Can you copy out, word for word, the lines from the one containing "Clock reading? same style as 4h00" through the last line, including both, and leave the pictures out of your answer?

......

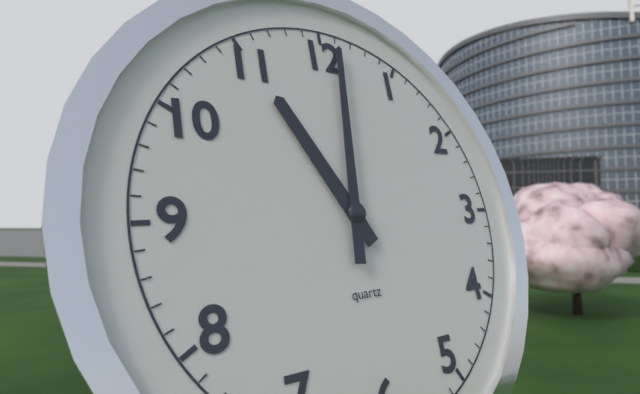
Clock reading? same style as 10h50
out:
11h01
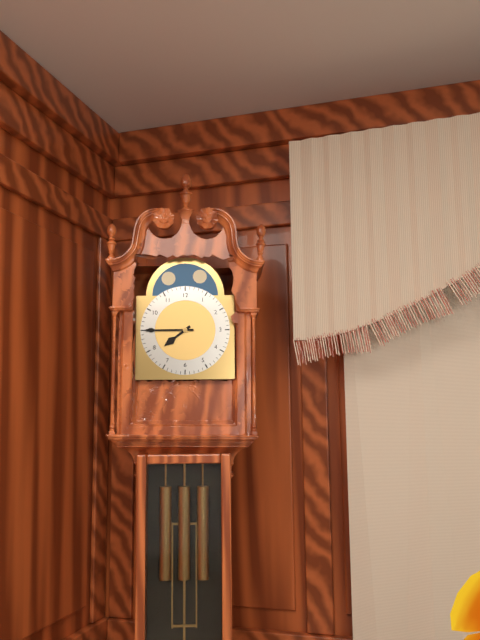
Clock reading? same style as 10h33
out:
7h45
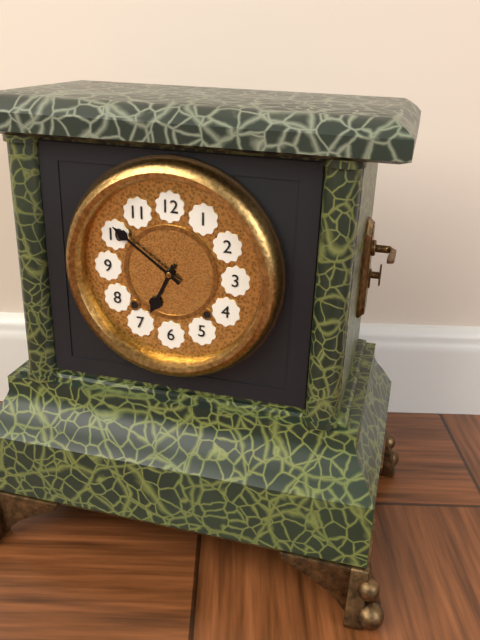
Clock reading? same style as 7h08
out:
6h51
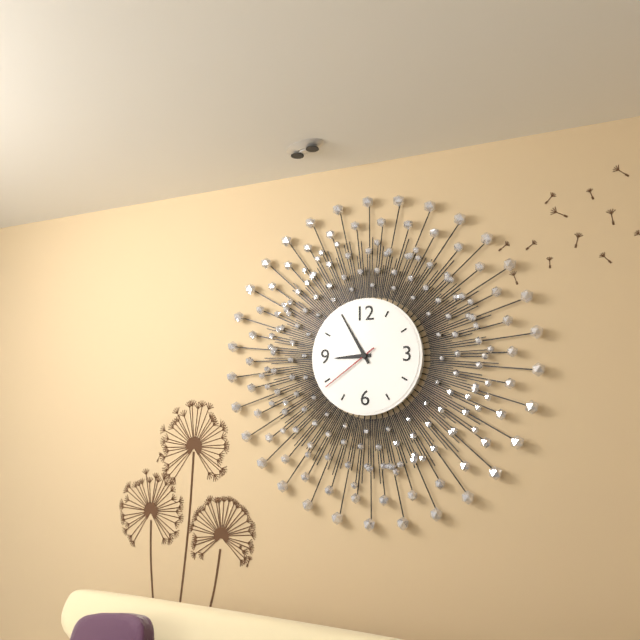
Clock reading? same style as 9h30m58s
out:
8h55m39s
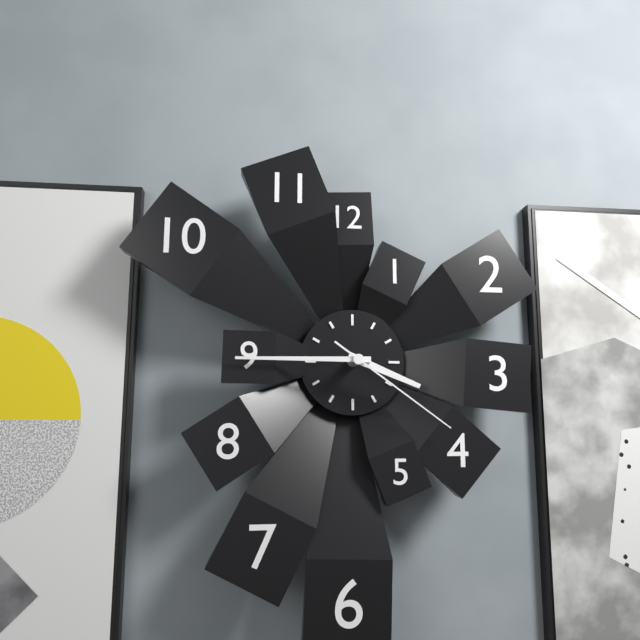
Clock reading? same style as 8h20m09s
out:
3h45m21s
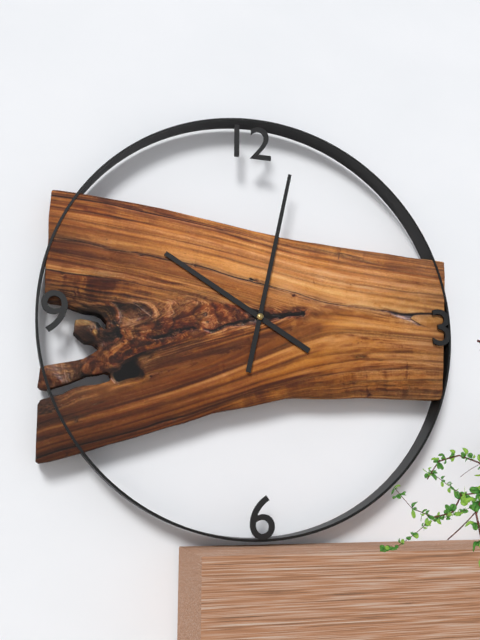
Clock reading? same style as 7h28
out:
10h02
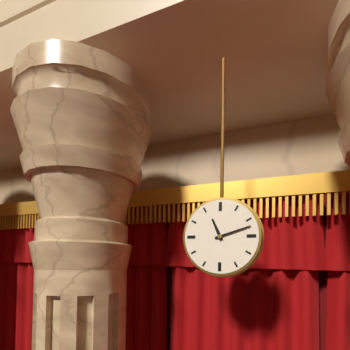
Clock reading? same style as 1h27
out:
11h12
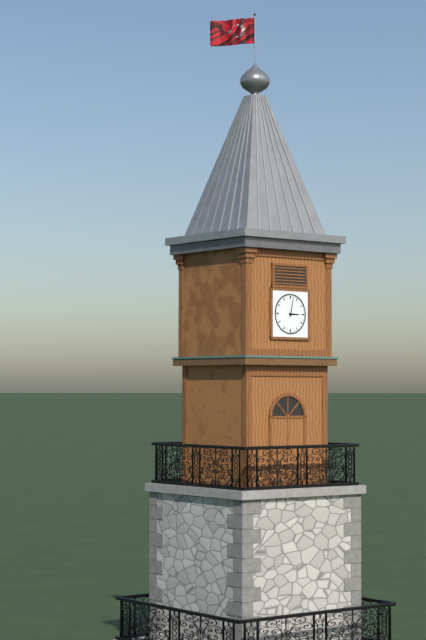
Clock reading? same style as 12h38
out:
3h02
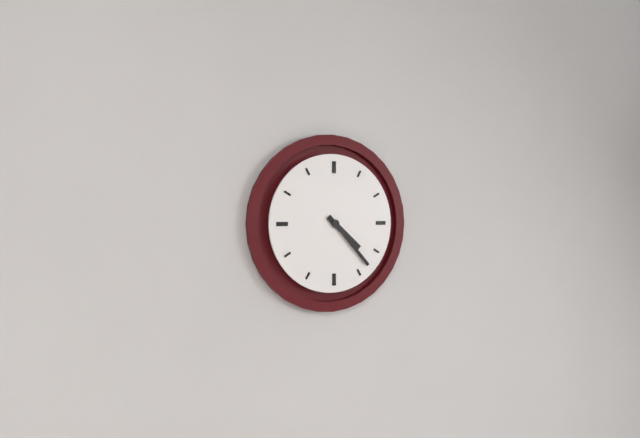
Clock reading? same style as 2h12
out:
4h23
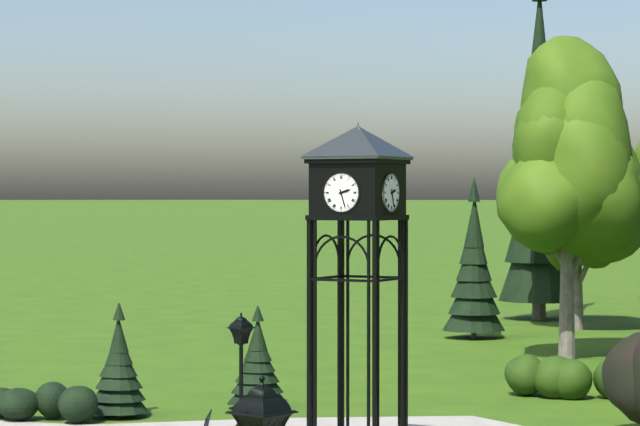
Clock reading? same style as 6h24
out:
2h27
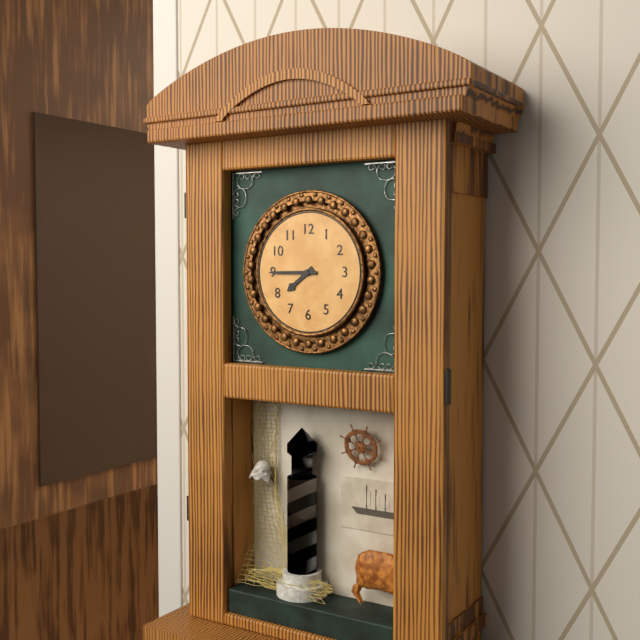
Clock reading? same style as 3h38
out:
7h45
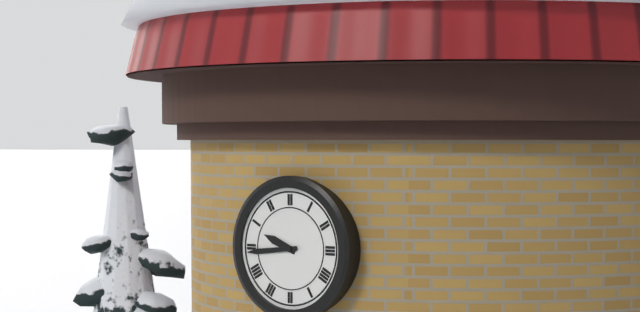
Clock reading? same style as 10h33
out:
9h44
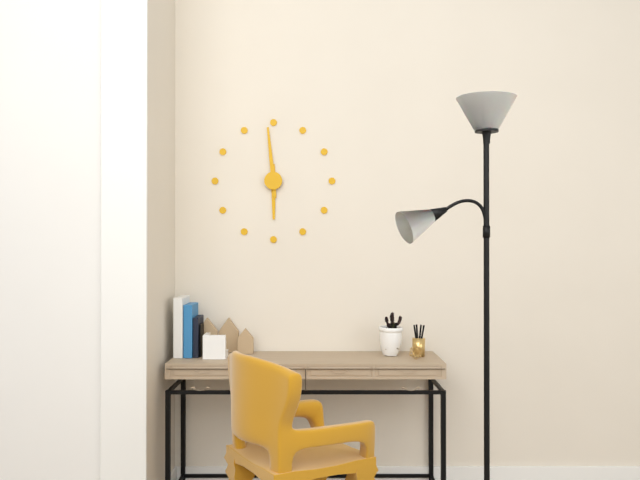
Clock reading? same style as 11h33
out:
5h59
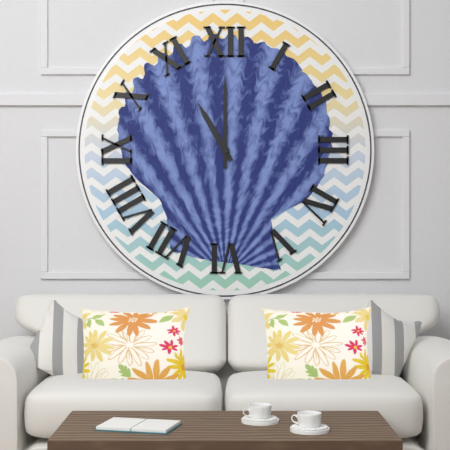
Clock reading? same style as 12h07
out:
11h00
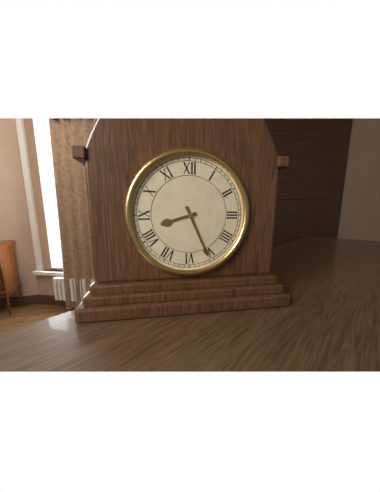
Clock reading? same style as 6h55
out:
8h26
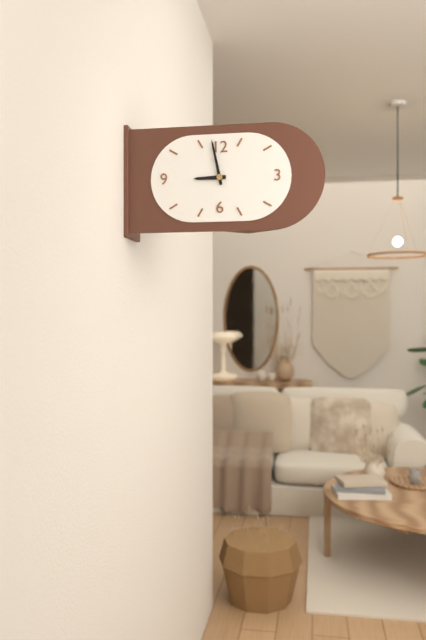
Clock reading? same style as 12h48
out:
8h58
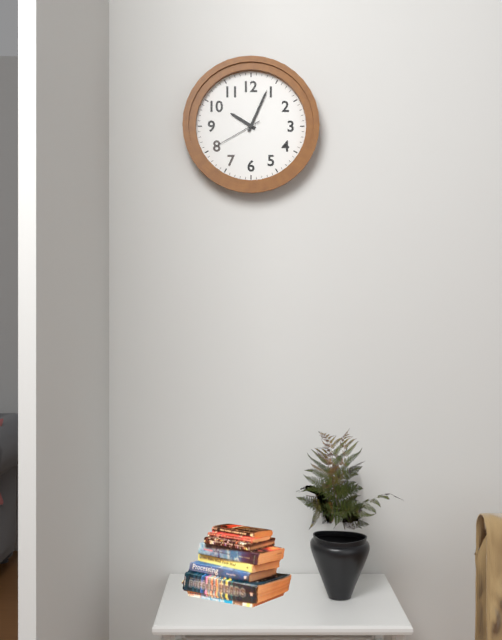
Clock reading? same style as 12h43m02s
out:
10h04m40s
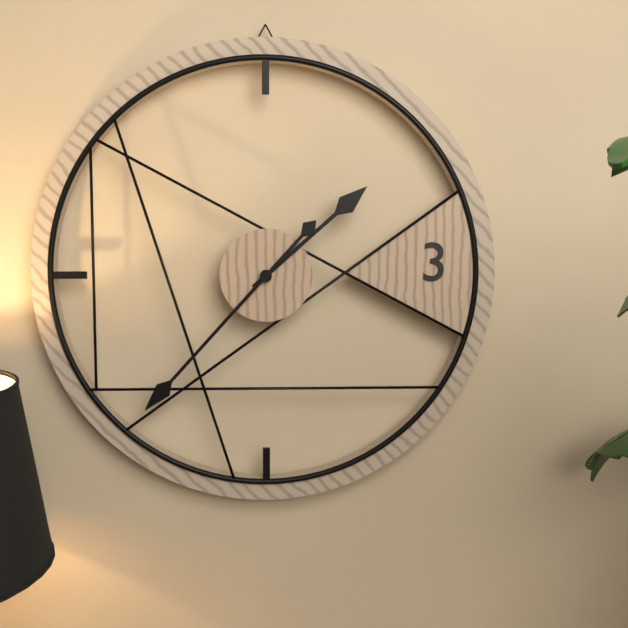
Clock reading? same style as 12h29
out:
1h37
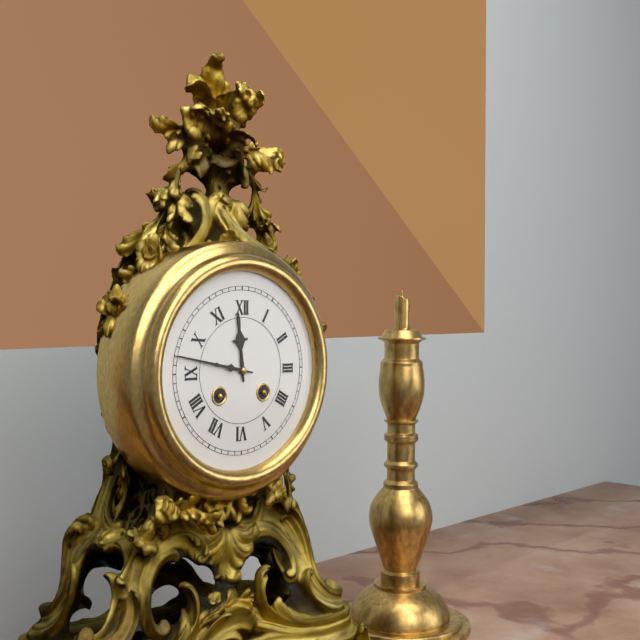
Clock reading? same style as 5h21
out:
11h47
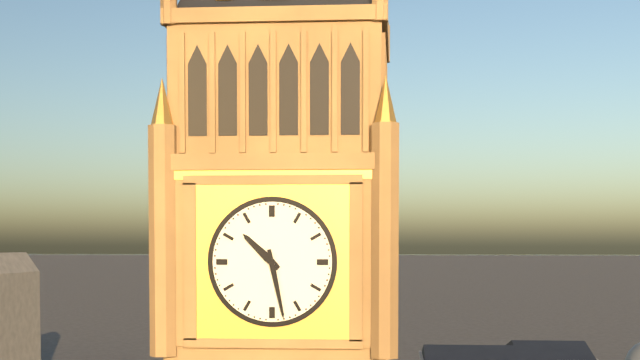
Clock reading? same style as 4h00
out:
10h28
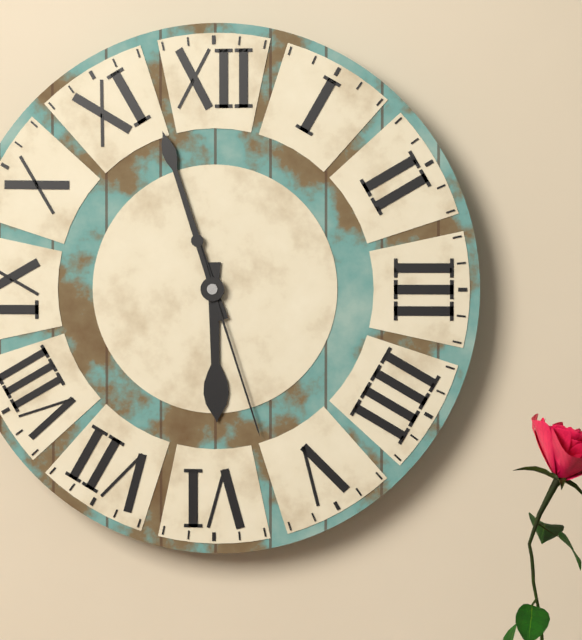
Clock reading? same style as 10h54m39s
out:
5h57m27s
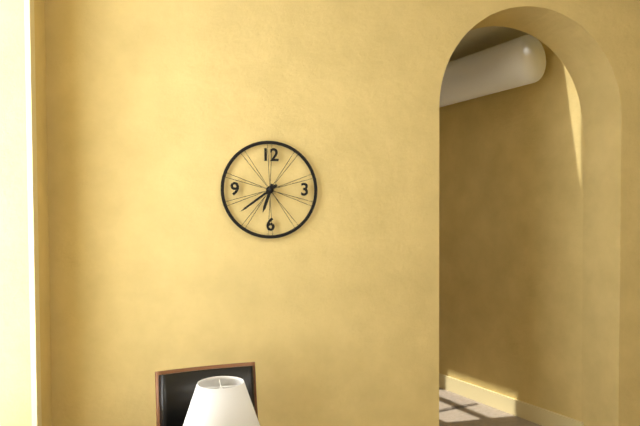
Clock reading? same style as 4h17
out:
6h39
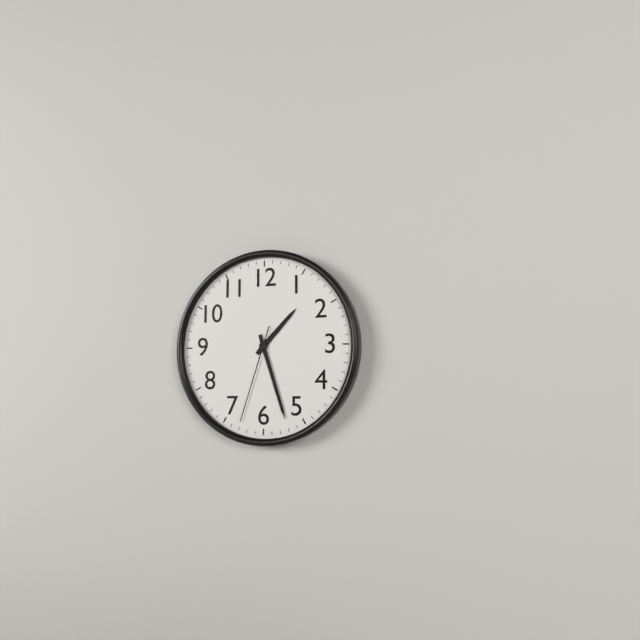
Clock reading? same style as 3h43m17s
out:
1h27m33s
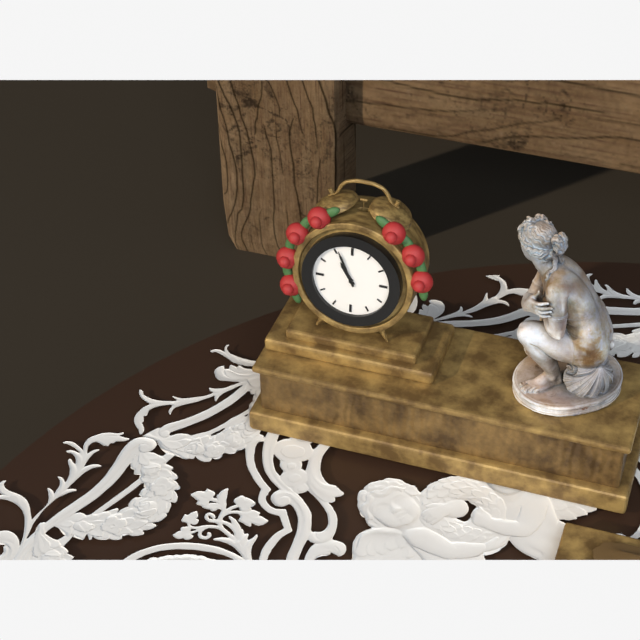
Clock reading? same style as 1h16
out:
10h56
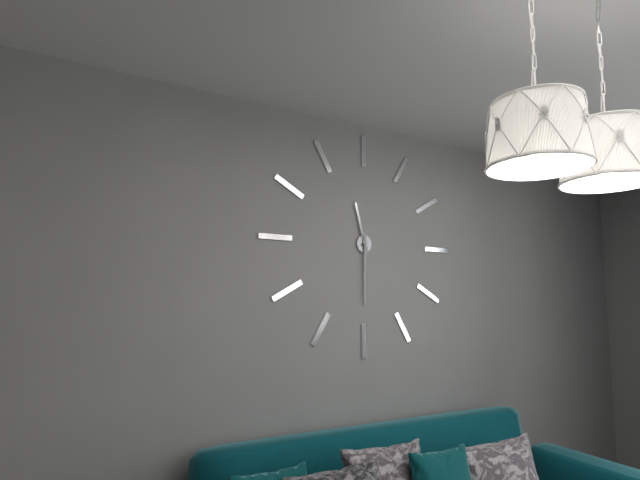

......

* RESPONSE TO THE EXERCISE:
Clock reading? same style as 4h00
out:
10h28
Clock reading? same style as 10h54m39s
out:
5h57m27s
Clock reading? same style as 4h17
out:
6h39
Clock reading? same style as 3h43m17s
out:
1h27m33s
Clock reading? same style as 1h16
out:
10h56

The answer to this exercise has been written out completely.